* begin Dataset records *

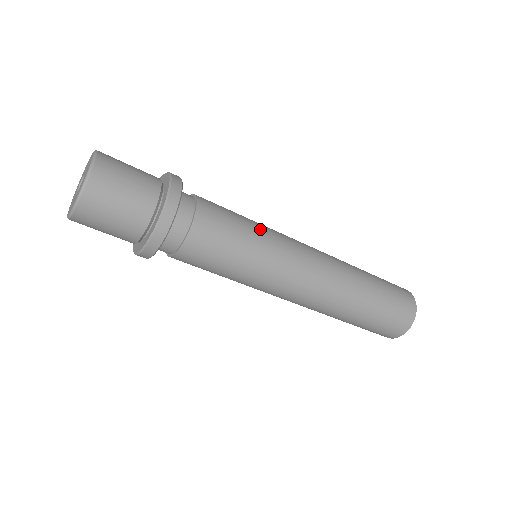
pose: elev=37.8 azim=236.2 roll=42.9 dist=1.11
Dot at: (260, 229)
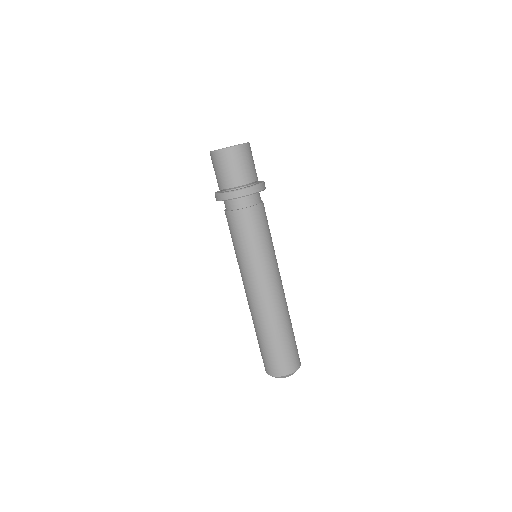
Dot at: occluded
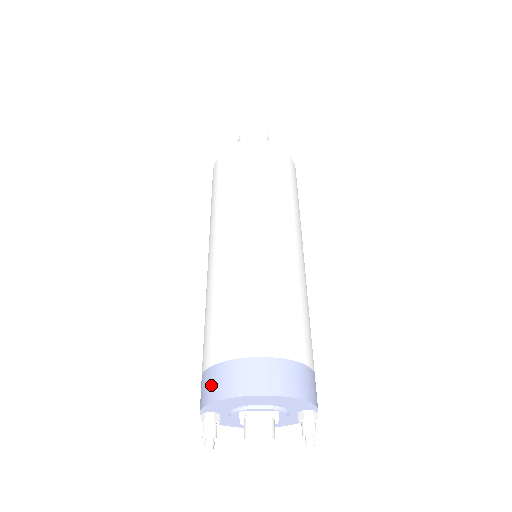
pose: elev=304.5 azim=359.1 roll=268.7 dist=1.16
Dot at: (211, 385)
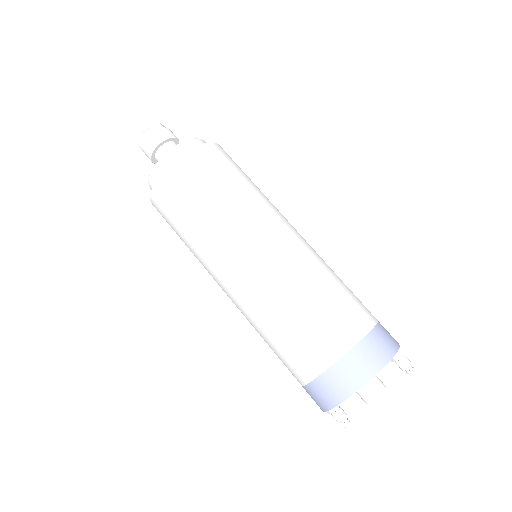
Dot at: (318, 398)
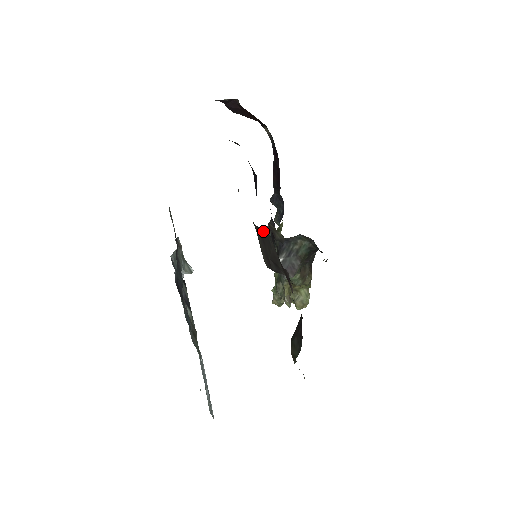
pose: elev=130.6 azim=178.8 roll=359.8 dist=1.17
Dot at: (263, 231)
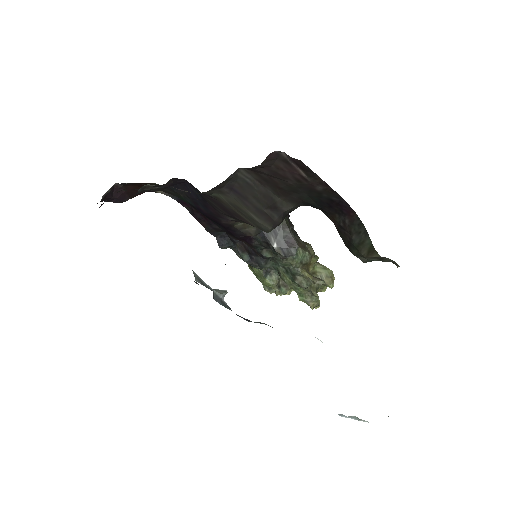
Dot at: (234, 182)
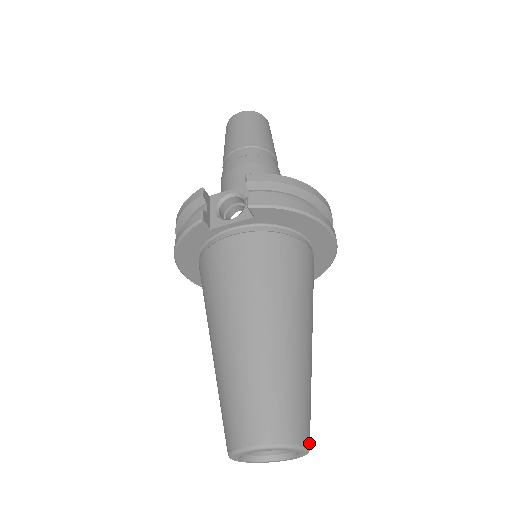
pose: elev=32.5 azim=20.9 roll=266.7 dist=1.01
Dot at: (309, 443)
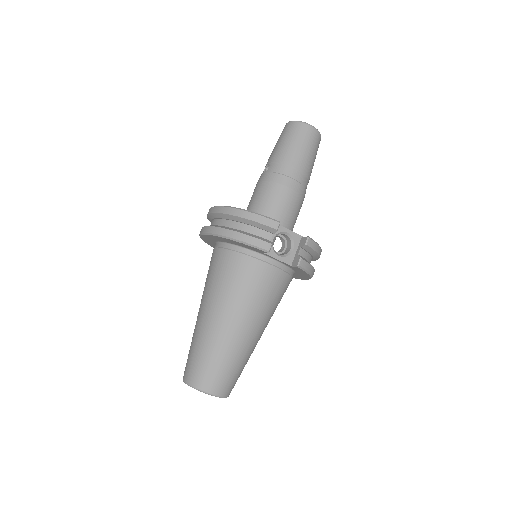
Dot at: occluded
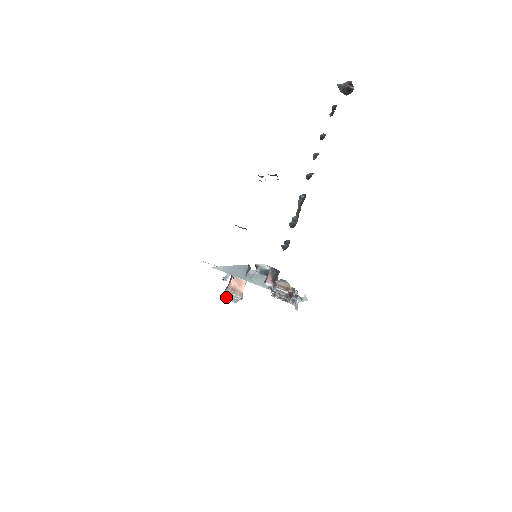
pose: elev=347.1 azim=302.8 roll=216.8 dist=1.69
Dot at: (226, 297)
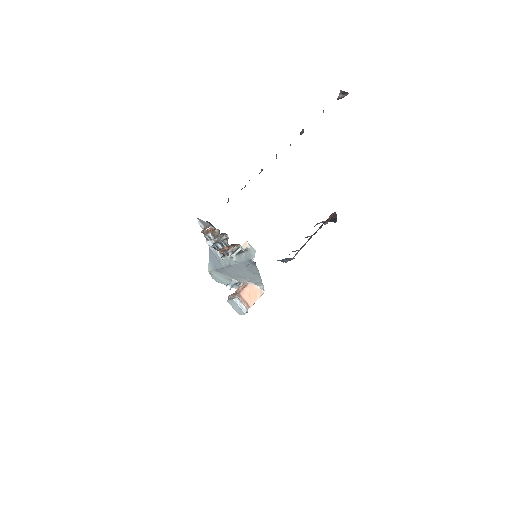
Dot at: (234, 308)
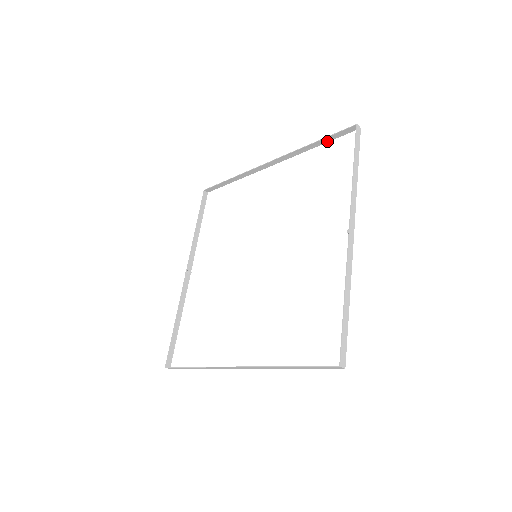
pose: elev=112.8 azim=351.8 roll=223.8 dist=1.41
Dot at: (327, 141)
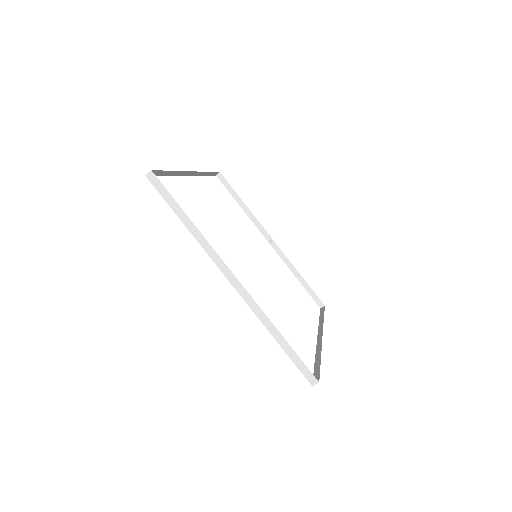
Dot at: (167, 171)
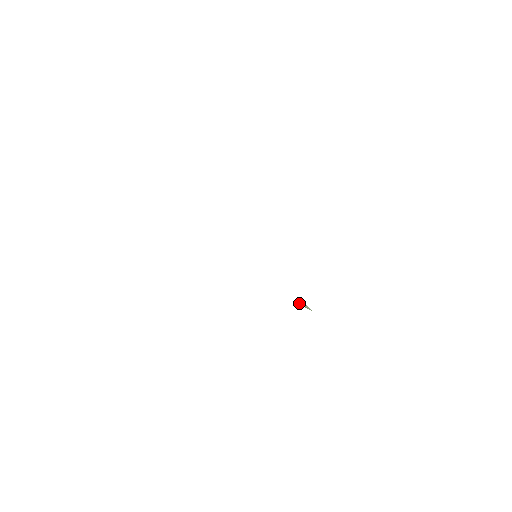
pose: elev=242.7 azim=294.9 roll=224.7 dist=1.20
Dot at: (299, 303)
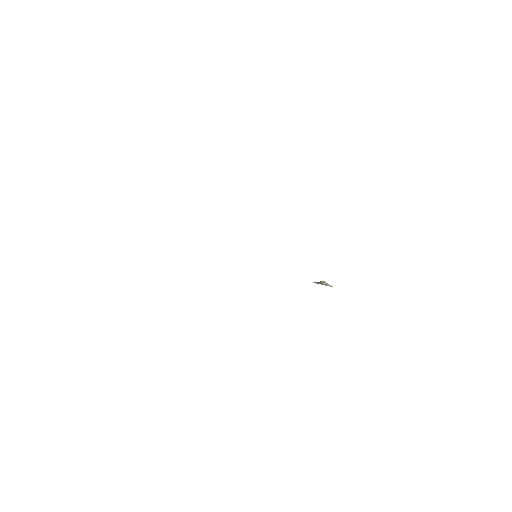
Dot at: (319, 283)
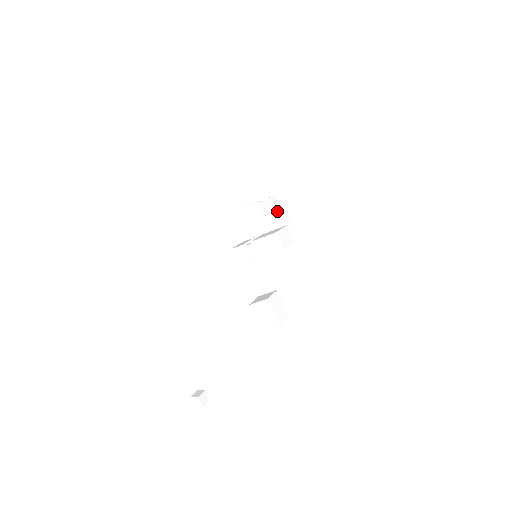
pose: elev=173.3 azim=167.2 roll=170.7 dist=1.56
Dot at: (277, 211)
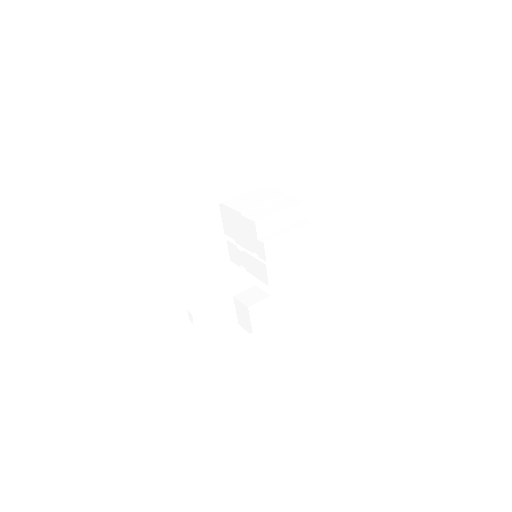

* end Dataset records *

Exercise task
Count how many lines in the items above contain the string "elev", treating uppercase and lowercase as different, and reply with that number alone.

Written response
8